How To Clean Your Kitchen Counter

Cleaning the kitchen counter need not be a chore of drudgery. Instead, get organized and jump in to do a good job in minutes.

Your kitchen counter space is an important area where, in all likelihood, a fair amount of family work is done. From peeling potatoes to making sandwiches and signing homework slips to opening mail, you may depend on your kitchen counter for work space that accommodates a variety of daily chores.

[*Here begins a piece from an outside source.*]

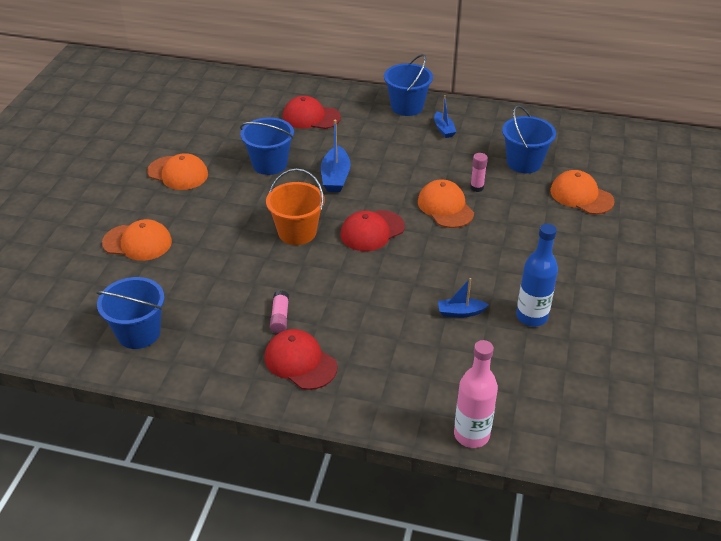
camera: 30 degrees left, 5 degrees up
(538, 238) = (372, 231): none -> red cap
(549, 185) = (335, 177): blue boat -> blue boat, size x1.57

But like the rest of the house, the countertop occasionally becomes dirty, spotted, or greasy. Despite regular wiping and brush-offs, you will need to perform a detailed cleaning once a month or so. If your counter is made of a washable surface and can be bleached for stain removal, here are a few tips to help you do a thorough job:

1. Clear the countertop of everything that is movable. If the microwave oven sits there and you prefer not to move it, unplug the unit and push it to one side and then the other when cleaning the counter area. This is a good time to empty the toaster of crumbs, wipe out the microwave, empty the dish drainer, and put away superfluous pens, rubber bands, and twist ties that may have collected on the countertop. Put away clean dishes, place dirty ones in the dishwasher, and throw used dish towels in the laundry. Now all you need to focus on is the bare counter space.



2. With a damp cloth, wipe the entire area to make it moist. Then sprinkle a light coating of any brand of baking soda. Make sure it covers the counter evenly, except where stains or spots are located. Place a little extra on those areas, but not so much that it accumulates in small piles. You may want to dribble a few drops of water across the counter to help dampen the baking soda for better absorption.

3. Wait 15 to 30 minutes. Dampen a clean scrub cloth and use small circles to rub the baking soda into the countertop. Let the circles overlap slightly for maximum concentration. Spend several extra seconds on the stained areas, rubbing in continuous circles to ensure the powder gets rubbed in deeply. If the counter is deeply stained, leave the rubbed-in baking soda for another 15 minutes or so to allow complete absorption.

4. Rinse your cleaning cloth and begin wiping the counter with larger circles to remove the baking soda paste created by the first set of circles. Do a thorough job of wiping away all the pasty grit created by the baking soda mix. You can even drip a half glass of water around the counter to dampen the area, which will help to soften the cleaning paste for easier removal.

5. Rinse out your cleaning cloth again and repeat the process. Check with your finger to detect any residual baking soda. When you are sure the entire counter surface is wiped clean and free of soda, use a paper towel or dish towel to dry it. If you find remaining stains, spot-treat them with small amounts of baking soda, wiping it up after thirty minutes or so. Rinse the counter again.

Now you are ready to replace appliances and other items that normally sit on your counter. The baking soda may continue to bleach the countertop area over the next day or so. If you find stubborn stains the following day, shop for spot-resistant cleaner at the supermarket.